***** Excerpted passage *****
On Mon, Jan 15, 2001 at 08:40:54PM -0500, Ben Collins wrote:
> > >
> > > You cannot charge money for GPL software either.
> > >
> > Yes you can burn you own cd with emacs + source and sell it, but anyone
> > buying your $100 cd can burn 100 copies and give it away to friends, or
> > sell it or nail it to the wall instead of buying a real wallpaper.
>
> No, it specifically says that you can only charge a reasonable media
> fee.
thats for the source code offer, the GPL makes no restriction on what
you may charge for the software (binaries), it just must be
accompanied by a written offer for the source code at a cost not
greater then that of media/shipping.
otherwise how could say redhat charge $60-70 for a CDROM full of GPL
binaries?
From the preamble:
When we speak of free software, we are referring to freedom, not
price. Our General Public Licenses are designed to make sure that you
have the freedom to distribute copies of free software (and charge for
this service if you wish), that you receive source code or can get it
if you want it, that you can change the software or use pieces of it
in new free programs; and that you know you can do these things.
***** Supplied entries *****
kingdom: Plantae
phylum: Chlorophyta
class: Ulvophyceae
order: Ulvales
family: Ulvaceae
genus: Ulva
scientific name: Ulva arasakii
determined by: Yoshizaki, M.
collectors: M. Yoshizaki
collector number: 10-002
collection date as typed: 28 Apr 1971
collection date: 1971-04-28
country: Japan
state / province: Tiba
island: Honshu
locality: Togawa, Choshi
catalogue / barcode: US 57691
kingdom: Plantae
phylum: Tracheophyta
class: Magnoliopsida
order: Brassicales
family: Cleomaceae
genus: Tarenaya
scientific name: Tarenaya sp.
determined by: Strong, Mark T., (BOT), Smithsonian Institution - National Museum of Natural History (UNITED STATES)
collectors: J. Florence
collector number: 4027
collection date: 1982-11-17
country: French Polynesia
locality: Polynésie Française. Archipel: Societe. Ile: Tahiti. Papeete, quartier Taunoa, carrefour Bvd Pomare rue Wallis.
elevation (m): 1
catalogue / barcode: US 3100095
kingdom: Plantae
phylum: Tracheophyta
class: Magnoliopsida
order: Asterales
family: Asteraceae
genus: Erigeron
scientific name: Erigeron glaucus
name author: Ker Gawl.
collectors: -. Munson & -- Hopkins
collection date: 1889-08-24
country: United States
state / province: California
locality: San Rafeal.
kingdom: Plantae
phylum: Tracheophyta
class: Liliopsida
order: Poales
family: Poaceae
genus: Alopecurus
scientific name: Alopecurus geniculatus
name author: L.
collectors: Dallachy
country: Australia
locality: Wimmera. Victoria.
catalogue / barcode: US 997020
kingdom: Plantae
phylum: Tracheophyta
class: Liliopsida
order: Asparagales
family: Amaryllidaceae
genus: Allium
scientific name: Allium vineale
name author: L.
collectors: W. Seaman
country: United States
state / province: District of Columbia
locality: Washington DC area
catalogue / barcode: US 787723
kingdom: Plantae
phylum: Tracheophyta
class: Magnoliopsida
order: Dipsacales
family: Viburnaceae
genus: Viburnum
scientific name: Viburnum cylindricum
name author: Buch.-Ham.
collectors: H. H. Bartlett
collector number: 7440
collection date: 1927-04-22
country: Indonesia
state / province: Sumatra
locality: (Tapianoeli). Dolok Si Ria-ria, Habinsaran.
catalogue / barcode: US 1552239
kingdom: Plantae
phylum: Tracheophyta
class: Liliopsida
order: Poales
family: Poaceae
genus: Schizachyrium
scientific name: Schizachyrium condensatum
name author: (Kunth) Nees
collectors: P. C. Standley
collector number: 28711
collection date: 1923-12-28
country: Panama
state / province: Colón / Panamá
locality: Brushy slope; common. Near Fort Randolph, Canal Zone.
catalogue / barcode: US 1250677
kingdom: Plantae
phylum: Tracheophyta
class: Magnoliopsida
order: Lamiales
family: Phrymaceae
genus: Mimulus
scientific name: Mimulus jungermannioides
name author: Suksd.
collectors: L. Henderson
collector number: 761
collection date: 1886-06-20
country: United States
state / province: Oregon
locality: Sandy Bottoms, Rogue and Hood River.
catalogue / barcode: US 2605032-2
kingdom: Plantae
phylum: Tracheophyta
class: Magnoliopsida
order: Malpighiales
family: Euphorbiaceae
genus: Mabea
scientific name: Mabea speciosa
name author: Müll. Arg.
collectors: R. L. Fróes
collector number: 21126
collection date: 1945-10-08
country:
*****
> [What you will do]: In the GPL email, rewrite everything from "otherwise how could" down to "do these things.", putting "liberty" in place of "freedom". The listing plays no part in this.

> [Answer box]:
otherwise how could say redhat charge $60-70 for a CDROM full of GPL
binaries?
From the preamble:
When we speak of free software, we are referring to liberty, not
price. Our General Public Licenses are designed to make sure that you
have the liberty to distribute copies of free software (and charge for
this service if you wish), that you receive source code or can get it
if you want it, that you can change the software or use pieces of it
in new free programs; and that you know you can do these things.